= What the task requires =
Could you restate word for word each line from the top of the listing below through the line containing "0 $2 $3 $4 $5"? Keep the pictures out.

= Provided data =
+ + +

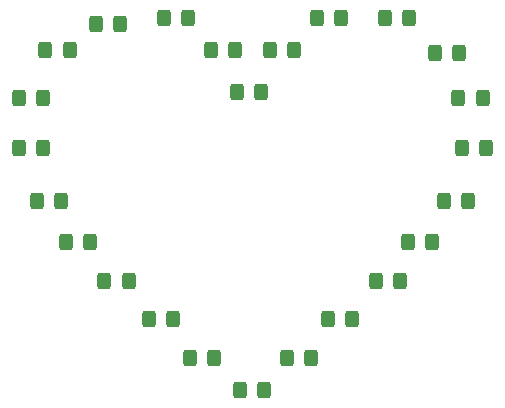
<source format=gbr>
%TF.GenerationSoftware,KiCad,Pcbnew,(6.0.10)*%
%TF.CreationDate,2023-01-16T11:38:01+01:00*%
%TF.ProjectId,Heart_NE555,48656172-745f-44e4-9535-35352e6b6963,rev?*%
%TF.SameCoordinates,Original*%
%TF.FileFunction,Paste,Top*%
%TF.FilePolarity,Positive*%
%FSLAX46Y46*%
G04 Gerber Fmt 4.6, Leading zero omitted, Abs format (unit mm)*
G04 Created by KiCad (PCBNEW (6.0.10)) date 2023-01-16 11:38:01*
%MOMM*%
%LPD*%
G01*
G04 APERTURE LIST*
G04 Aperture macros list*
%AMRoundRect*
0 Rectangle with rounded corners*
0 $1 Rounding radius*
0 $2 $3 $4 $5 $6 $7 $8 $9 X,Y pos of 4 corners*
0 Add a 4 corners polygon primitive as box body*
4,1,4,$2,$3,$4,$5,$6,$7,$8,$9,$2,$3,0*
0 Add four circle primitives for the rounded corners*
1,1,$1+$1,$2,$3*
1,1,$1+$1,$4,$5*
1,1,$1+$1,$6,$7*
1,1,$1+$1,$8,$9*
0 Add four rect primitives between the rounded corners*
20,1,$1+$1,$2,$3,$4,$5,0*
20,1,$1+$1,$4,$5,$6,$7,0*
20,1,$1+$1,$6,$7,$8,$9,0*
20,1,$1+$1,$8,$9,$2,$3,0*%
G04 Aperture macros list end*
%ADD10RoundRect,0.249999X-0.325001X-0.450001X0.325001X-0.450001X0.325001X0.450001X-0.325001X0.450001X0*%
G04 APERTURE END LIST*
D10*
%TO.C,D28*%
X119750000Y-97500000D03*
X121800000Y-97500000D03*
%TD*%
%TO.C,D27*%
X116250000Y-94250000D03*
X118300000Y-94250000D03*
%TD*%
%TO.C,D26*%
X112500000Y-91000000D03*
X114550000Y-91000000D03*
%TD*%
%TO.C,D25*%
X109250000Y-87750000D03*
X111300000Y-87750000D03*
%TD*%
%TO.C,D24*%
X106750000Y-84250000D03*
X108800000Y-84250000D03*
%TD*%
%TO.C,D23*%
X105250000Y-79750000D03*
X107300000Y-79750000D03*
%TD*%
%TO.C,D22*%
X105250000Y-75500000D03*
X107300000Y-75500000D03*
%TD*%
%TO.C,D19*%
X117500000Y-68750000D03*
X119550000Y-68750000D03*
%TD*%
%TO.C,D18*%
X121500000Y-71500000D03*
X123550000Y-71500000D03*
%TD*%
%TO.C,D17*%
X123725000Y-75000000D03*
X125775000Y-75000000D03*
%TD*%
%TO.C,D16*%
X126500000Y-71500000D03*
X128550000Y-71500000D03*
%TD*%
%TO.C,D15*%
X130500000Y-68750000D03*
X132550000Y-68750000D03*
%TD*%
%TO.C,D13*%
X140475000Y-71750000D03*
X142525000Y-71750000D03*
%TD*%
%TO.C,D8*%
X135450000Y-91000000D03*
X137500000Y-91000000D03*
%TD*%
%TO.C,D12*%
X142475000Y-75500000D03*
X144525000Y-75500000D03*
%TD*%
%TO.C,D5*%
X124000000Y-100250000D03*
X126050000Y-100250000D03*
%TD*%
%TO.C,D9*%
X138200000Y-87750000D03*
X140250000Y-87750000D03*
%TD*%
%TO.C,D7*%
X131450000Y-94250000D03*
X133500000Y-94250000D03*
%TD*%
%TO.C,D6*%
X127975000Y-97500000D03*
X130025000Y-97500000D03*
%TD*%
%TO.C,D11*%
X142750000Y-79750000D03*
X144800000Y-79750000D03*
%TD*%
%TO.C,D10*%
X141250000Y-84250000D03*
X143300000Y-84250000D03*
%TD*%
%TO.C,D14*%
X136250000Y-68750000D03*
X138300000Y-68750000D03*
%TD*%
%TO.C,D21*%
X107500000Y-71500000D03*
X109550000Y-71500000D03*
%TD*%
%TO.C,D20*%
X111750000Y-69250000D03*
X113800000Y-69250000D03*
%TD*%
M02*

</source>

+ + +

= Result below =
<source format=gbr>
%TF.GenerationSoftware,KiCad,Pcbnew,(6.0.10)*%
%TF.CreationDate,2023-01-16T11:38:01+01:00*%
%TF.ProjectId,Heart_NE555,48656172-745f-44e4-9535-35352e6b6963,rev?*%
%TF.SameCoordinates,Original*%
%TF.FileFunction,Paste,Top*%
%TF.FilePolarity,Positive*%
%FSLAX46Y46*%
G04 Gerber Fmt 4.6, Leading zero omitted, Abs format (unit mm)*
G04 Created by KiCad (PCBNEW (6.0.10)) date 2023-01-16 11:38:01*
%MOMM*%
%LPD*%
G01*
G04 APERTURE LIST*
G04 Aperture macros list*
%AMRoundRect*
0 Rectangle with rounded corners*
0 $1 Rounding radius*
0 $2 $3 $4 $5 $6 $7 $8 $9 X,Y pos of 4 corners*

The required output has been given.